What is an overbearing mother?
The middle name for pretty much all mothers worldwide is care. But, sometimes (quite unconsciously) this care turns into obsessive behavior.
And this behavior can continue even when those children become parents themselves.
An overbearing mother or father is really no different than a helicopter parent. In both instances, the parent has become too involved in their child’s life. The hallmark behavior of overbearing parents is that they smother their child with overbearing rules, regulations, and expectations.
Dealing with overbearing parents once you have become a parent yourself is a process that takes time and patience. The key to working with an overbearing parent is found in setting boundaries.
Learn to set healthy and reasonable boundaries that you’re both comfortable with. Communicate about your needs and expectations to help strengthen your relationship. Let your parent know that you love and care for them but that you need the opportunity to have experiences of your own.
What is the overbearing definition?
Overbearing can be defined as someone who behaves with oppressive expectations. This label is most often applied to parents but coworkers, friends, and employers can also be overbearing.

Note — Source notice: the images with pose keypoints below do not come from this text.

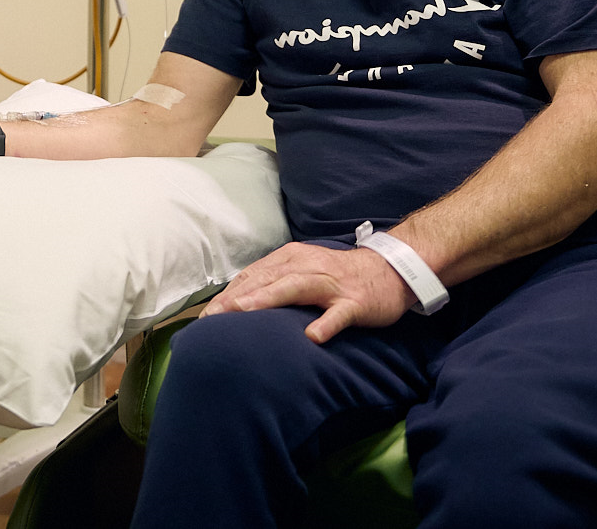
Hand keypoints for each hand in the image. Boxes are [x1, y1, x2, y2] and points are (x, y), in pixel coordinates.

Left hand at [204, 242, 415, 343]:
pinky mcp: (355, 302)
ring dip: (270, 298)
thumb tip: (237, 305)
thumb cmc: (337, 277)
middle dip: (239, 297)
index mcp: (291, 259)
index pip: (254, 275)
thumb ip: (274, 283)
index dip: (230, 294)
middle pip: (268, 279)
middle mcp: (308, 266)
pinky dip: (326, 323)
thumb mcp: (302, 273)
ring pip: (297, 288)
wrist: (389, 271)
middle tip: (214, 316)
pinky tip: (314, 336)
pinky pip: (339, 314)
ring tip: (245, 312)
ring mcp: (332, 284)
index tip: (207, 315)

What are the four parenting styles?
Each of these styles represents a various approach to parenting that can be recognized by specific characteristics.
Is any one of these styles preferable to the others? Not really. It’s important to keep in mind that there are many approaches to parenting, each with its own unique set of pros and cons.
The more you understand about your own parenting tendencies, the better able you’ll be to deal with any bumps in the road along the way.
What is a bulldozer parent?
If helicopter parents hover around their children, trying to anticipate their every need, then what’s a bulldozer parent?
Bulldozer parents take helicopter parenting to the extreme. Their intentions are quite similar, but their approach is more aggressive.
Even though they seek to protect their children and have truly admirable intentions, the bulldozer parent (like lawnmower parents) actually creates a fragile and fearful child.
The children of bulldozer parents are often unable to cope with all the challenges life brings. Because they’re not given the opportunity to solve problems on their own, they fail to build essential problem-solving skills from a young age and flounder when faced with life’s difficulties.
How do I stop being a helicopter parent?
It may seem like quite the challenging task to change your parenting style. But if you are strongly determined and have an effective strategy, you will succeed.
The first step? Stop comparing yourself to other parents. There’s no right or wrong answer when it comes to parenting and beating yourself up isn’t going to help.
Next, learn how and when to get involved in your kid’s life.
Instead of doing things for your kid, implement positive parenting solutions into your behavior. Encourage your children to do things on their own, and be supportive.
Will there be failures along the way? Of course. And while failure is inevitable, it also happens to be a fantastic learning opportunity.